====== Passage provided ======

"On Teaching"

- G. C. Spalding -

- A. A. Milne, Winnie-the-Pooh (with slight modification)

To me, some of the greatest joys of physics lie in searching for ideas, in developing ideas, in pursuing ideas. So preparing lectures is usually a creative outlet that I greatly enjoy. Something new is always waiting to spring forth: an implication or analogy, a new question or direction, perhaps just a nice quotation. To communicate these ideas and questions and quotations is an irresistable impulse. I need an audience!

As entertaining as I find my own lectures to be, my goal is to educate my students. Towards that end I try to create an environment which is highly interactive: it almost always turns out that there is a strong synergism to sharing ideas. So, in my ideal class there would be a near symmetry between my own efforts and those of my other students.

I often ask that students e-mail questions (on any topic!) to me by a certain time of day - and I begin every class by reading some of the questions and opening the floor for discussion. This has been enormously successful. Students ask a wide range of questions, but somehow - through the interconnectedness of all things, I suppose - they usually seem relevant, not only to the course material, but to whatever I happen to plan on discussing that day. Students often approach new material with very few points of reference and it is necessary to motivate everything (Why is this interesting? What is the interesting part? How can this be used?). Somehow, through our discussions at the beginning of each period, the class becomes self-motivating.

======

• [Written task]: According to the essay on teaching, how does the author begin every class?

====== Extracted data ======

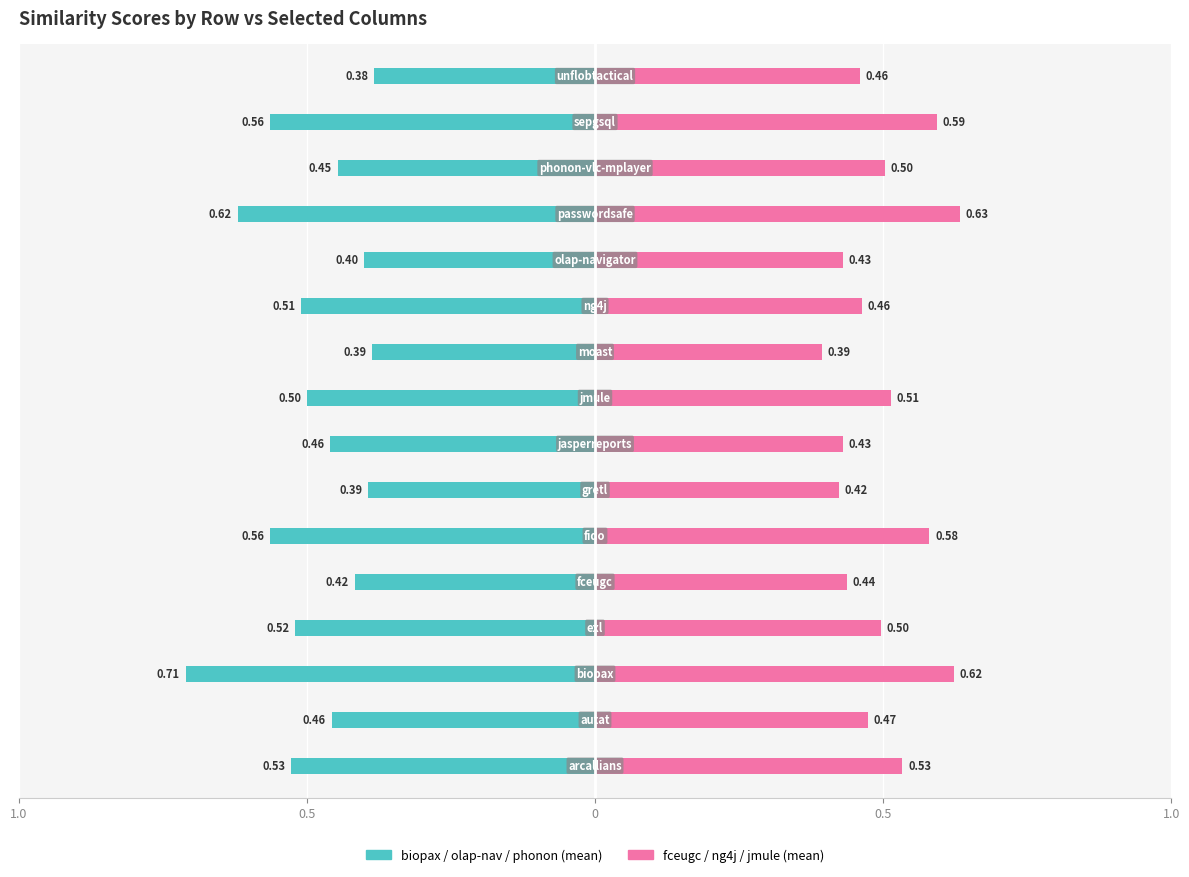

What is the label of the 13th bar from the right?

0.5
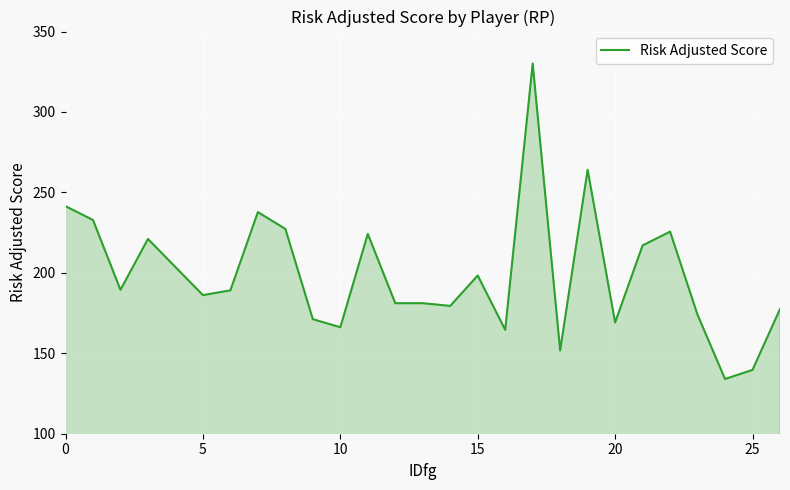

What is the minimum value shown in the chart?

134.0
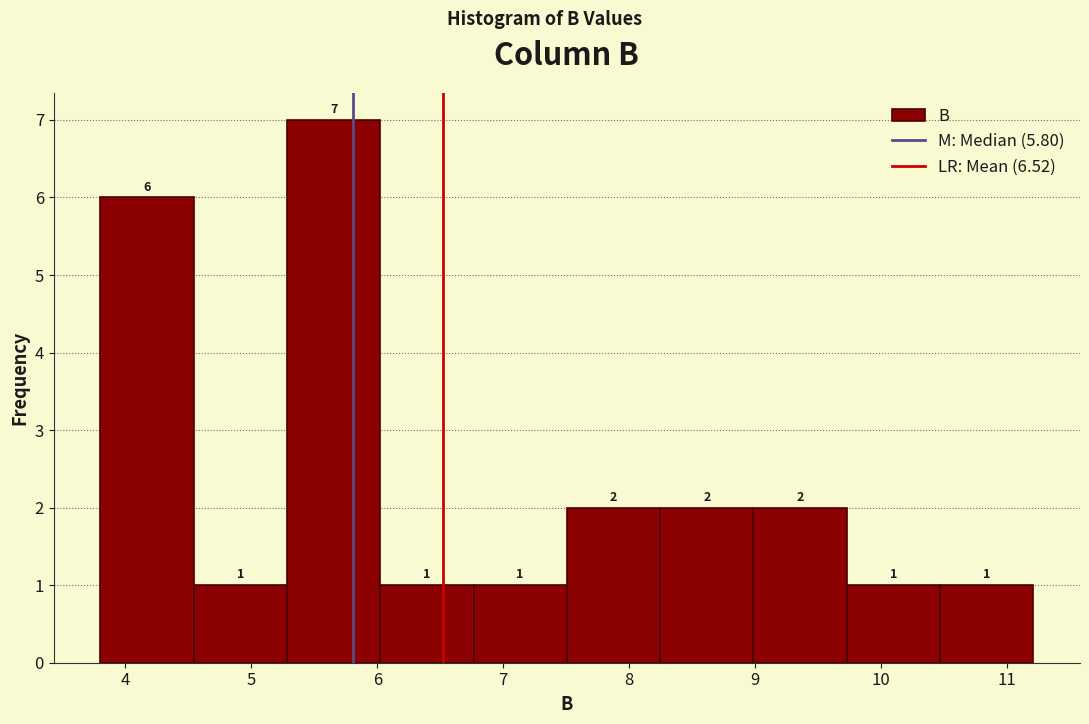

What is the height of the bar covering 3.8 to 4.5 on the x-axis? The bar edges are not printed on the chart, so give them approximately, as read against the axis.

6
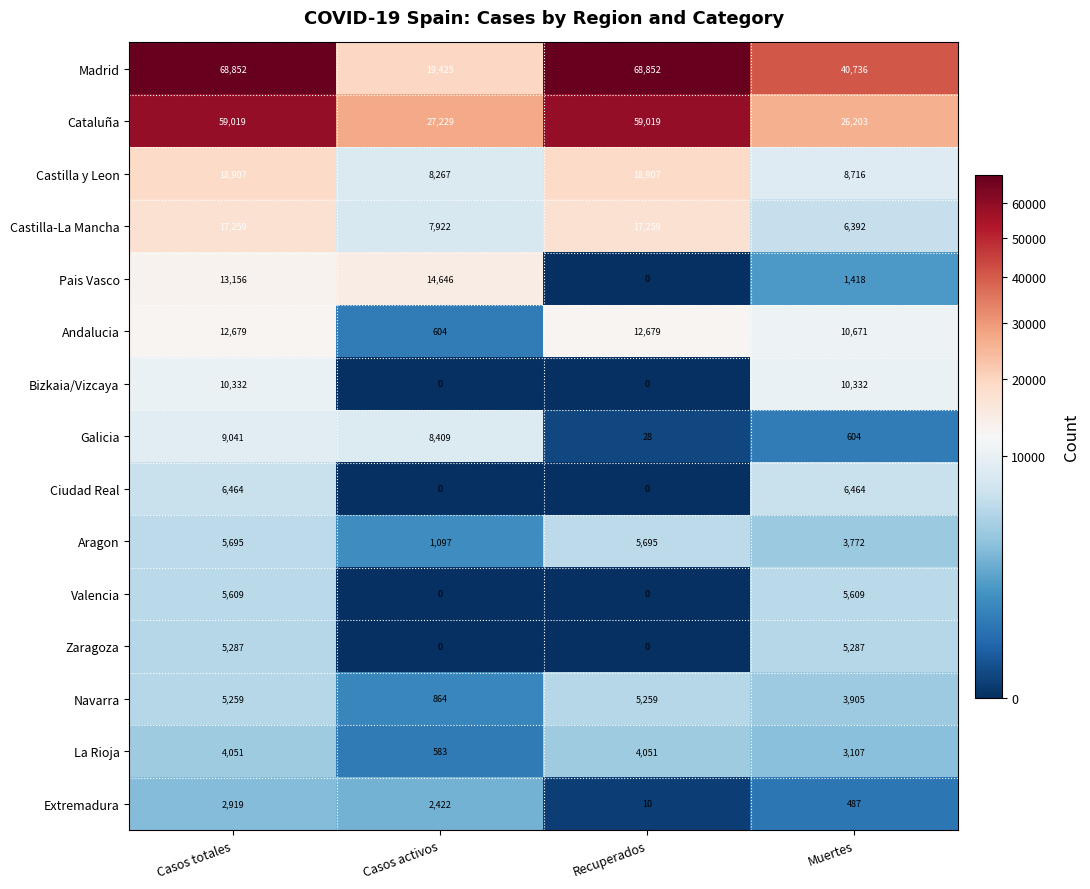

Which series has the largest total across all categories?

Madrid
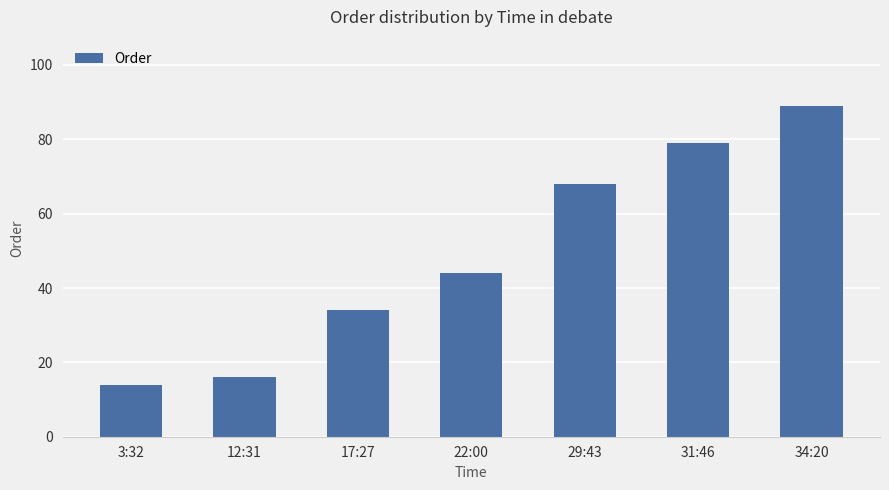

List the labels in order of value, smallest first.

3:32, 12:31, 17:27, 22:00, 29:43, 31:46, 34:20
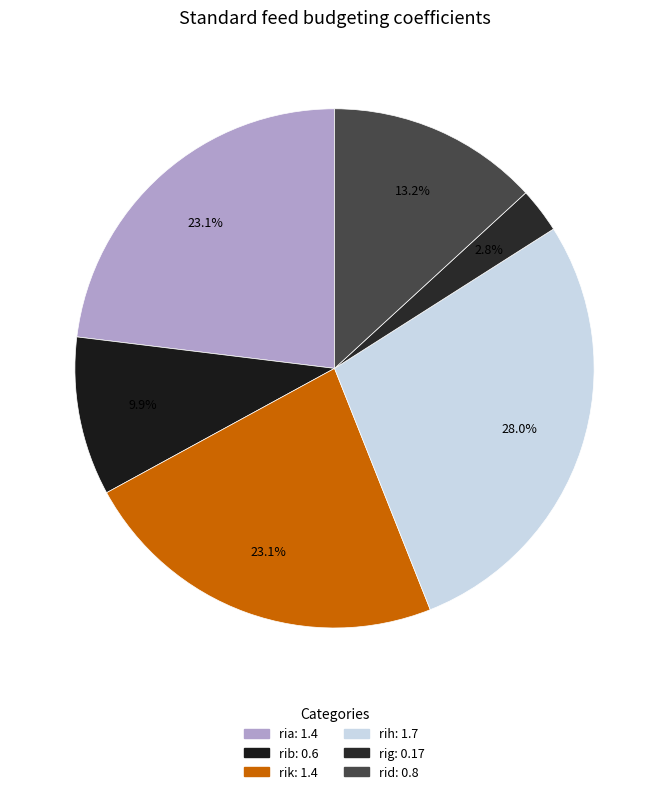

How many segments does this pie chart have?

6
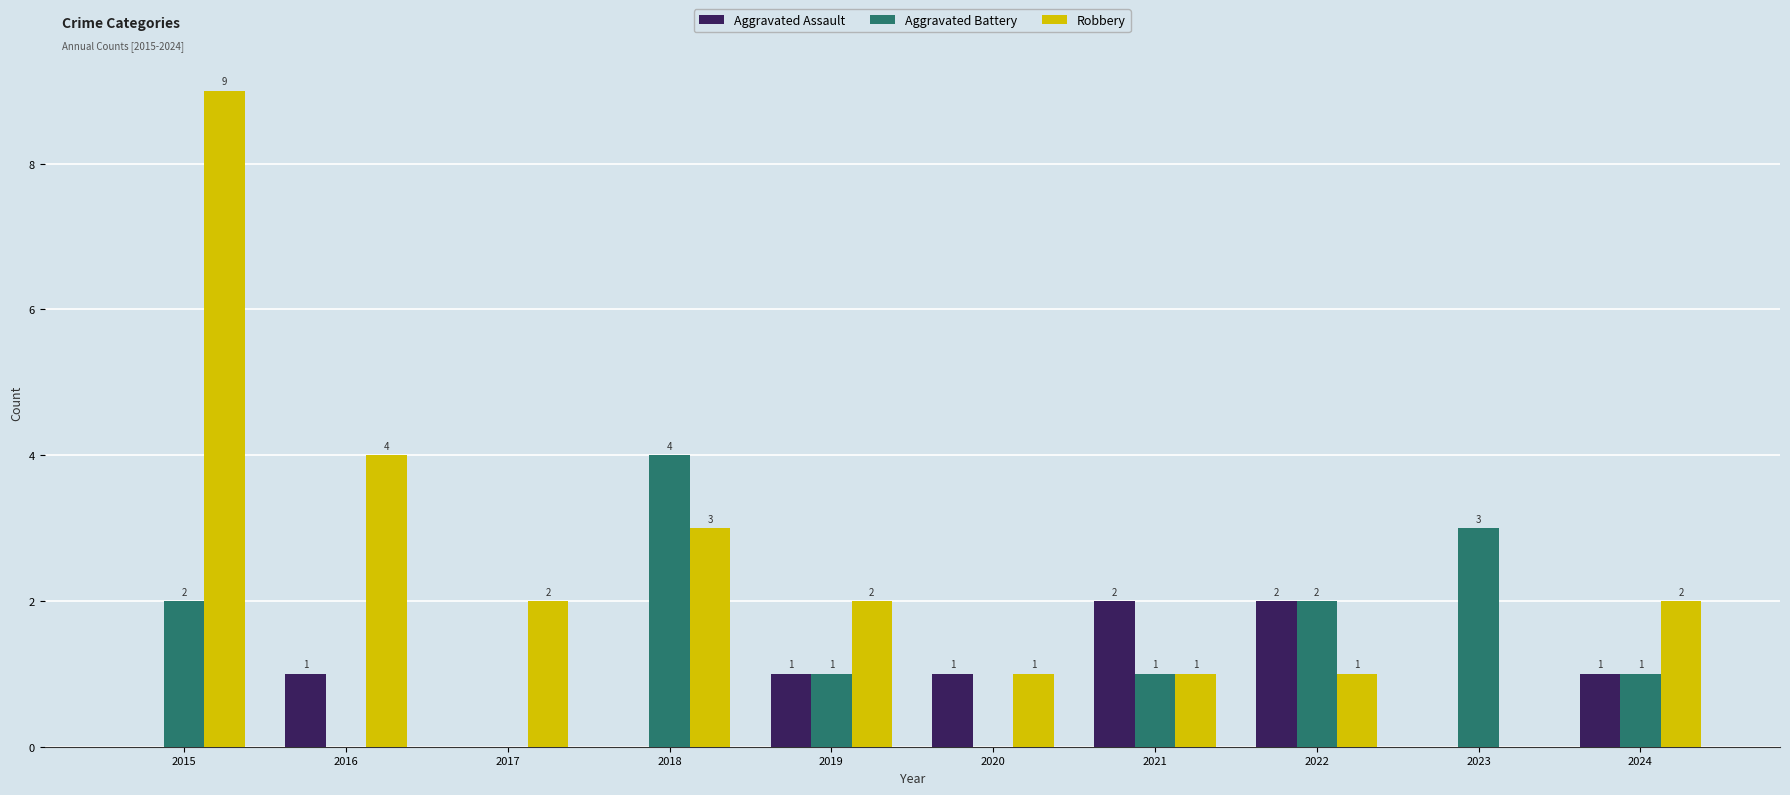

Are the bars grouped side by side (vs. stacked)?

Yes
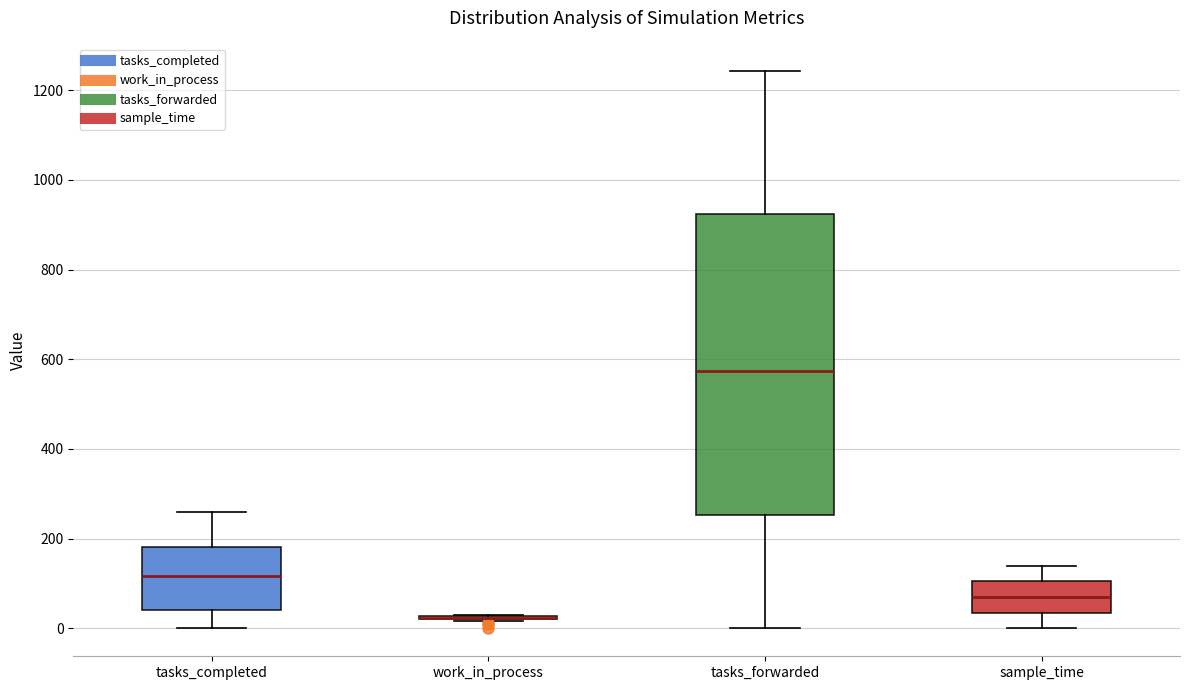

Reading left to right, transcribe this box plot: for each box, give where its median line is, the range the box spans, and where its two whiskers end, as read against the y-axis. The values are not printed on the chart, so give them approximately, as read against the axis.

tasks_completed: median 120, box 40 to 180, whiskers 0 to 260
work_in_process: box collapsed to a line at 20, whiskers 20 to 40
tasks_forwarded: median 580, box 260 to 920, whiskers 0 to 1240
sample_time: median 80, box 40 to 100, whiskers 0 to 140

======

• [Task output]: By reading some of the questions students have e-mailed and opening the floor for discussion.